Kinderheim in Brandenburg: Neustart nicht gelungen
Dem Kinderheim „Neustart“ droht die Schließung. Nun stellt sich auch noch heraus: Ein Rechtsextremer arbeitete dort als Erzieher.
Während die Heimaufsicht in Potsdam darüber brütet, ob es den normalen Betrieb des Heims in den Forstwäldern bei Jänschwalde wieder erlauben kann, haben sich kurz vor Weihnachten erneut nach und nach mehrere Jugendliche bei der taz gemeldet, um die Zustände dort anzuprangern.
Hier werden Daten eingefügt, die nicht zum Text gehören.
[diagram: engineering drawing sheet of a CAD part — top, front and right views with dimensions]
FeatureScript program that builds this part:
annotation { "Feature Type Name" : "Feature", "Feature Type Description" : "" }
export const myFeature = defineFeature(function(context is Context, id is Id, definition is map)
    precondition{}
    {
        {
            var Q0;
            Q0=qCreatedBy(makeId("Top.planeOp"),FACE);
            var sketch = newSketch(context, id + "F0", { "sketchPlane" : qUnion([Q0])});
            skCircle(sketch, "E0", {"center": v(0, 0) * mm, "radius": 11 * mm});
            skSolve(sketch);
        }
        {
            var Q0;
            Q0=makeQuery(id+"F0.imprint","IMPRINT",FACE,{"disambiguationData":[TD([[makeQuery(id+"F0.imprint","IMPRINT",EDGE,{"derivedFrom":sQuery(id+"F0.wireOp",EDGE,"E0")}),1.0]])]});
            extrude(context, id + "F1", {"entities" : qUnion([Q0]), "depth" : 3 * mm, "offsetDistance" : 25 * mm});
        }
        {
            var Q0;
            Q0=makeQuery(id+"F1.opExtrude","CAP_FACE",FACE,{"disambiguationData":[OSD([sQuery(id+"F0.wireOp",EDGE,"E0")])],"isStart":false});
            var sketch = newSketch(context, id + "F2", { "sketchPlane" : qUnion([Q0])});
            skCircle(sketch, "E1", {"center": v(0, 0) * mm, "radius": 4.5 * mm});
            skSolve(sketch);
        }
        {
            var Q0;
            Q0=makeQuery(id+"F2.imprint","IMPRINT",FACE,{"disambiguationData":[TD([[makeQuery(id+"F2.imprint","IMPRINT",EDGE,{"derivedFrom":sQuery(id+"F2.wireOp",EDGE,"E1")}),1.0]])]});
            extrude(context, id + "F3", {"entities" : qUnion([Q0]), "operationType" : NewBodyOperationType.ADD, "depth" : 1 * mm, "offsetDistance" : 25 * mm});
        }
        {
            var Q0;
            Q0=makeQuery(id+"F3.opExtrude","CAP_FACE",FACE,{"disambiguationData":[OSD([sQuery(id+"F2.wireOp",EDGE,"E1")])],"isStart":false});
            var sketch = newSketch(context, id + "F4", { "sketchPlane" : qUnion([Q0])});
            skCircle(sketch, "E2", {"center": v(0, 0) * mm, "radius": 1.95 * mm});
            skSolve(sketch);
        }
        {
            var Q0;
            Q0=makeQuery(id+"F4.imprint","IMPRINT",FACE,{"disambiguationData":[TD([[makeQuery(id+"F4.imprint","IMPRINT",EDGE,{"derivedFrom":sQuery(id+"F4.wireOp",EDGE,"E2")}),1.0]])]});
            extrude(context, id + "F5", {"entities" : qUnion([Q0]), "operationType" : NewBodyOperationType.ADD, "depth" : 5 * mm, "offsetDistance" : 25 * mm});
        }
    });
Mittlerweile hat die taz mit insgesamt acht Jugendlichen gesprochen, die in der Einrichtung des Arbeiter-Samariter-Bundes (ASB) Lübben gewohnt haben oder zum Teil noch wohnen. Laut Aussagen der Jugendlichen haben sich die Zustände dort nur geringfügig verbessert. Die Stimmung sei mies. Die Jugendlichen wollten, dass das Heim geschlossen werde – auch damit andere Kinder nicht das durchmachen müssen, was sie dort erlebt hätten. Zudem gewinnt man aus den Gesprächen den Eindruck, dass die Erzieher zunehmend Druck auf Jugendliche ausüben – auch um zu verhindern, dass diese sich an die Öffentlichkeit wenden.
Betten ohne Matratze
Zur Erinnerung: Der taz-Artikel „Hinter Milchglas“ vom 23. September führte zu sofortigen Auflagen des Ministeriums. Jugendliche waren in einer Eingangsphase in ihren Zimmern isoliert, hatten Milchglasfolie an den Fenstern und tagsüber keine Matratze auf dem Bett. Sie erzählten von strengen Frageritualen, abgeschlossenen Türen und einzelnen Übergriffen. Das Bildungsministerium von Britta Ernst (SPD) reagierte Anfang Oktober zudem mit einem Aufnahmestopp und weiteren Auflagen: ein Mitarbeiter wurde beurlaubt, die strenge Eingangsphase unterbunden. Es ging um die Sicherung des Kindeswohls.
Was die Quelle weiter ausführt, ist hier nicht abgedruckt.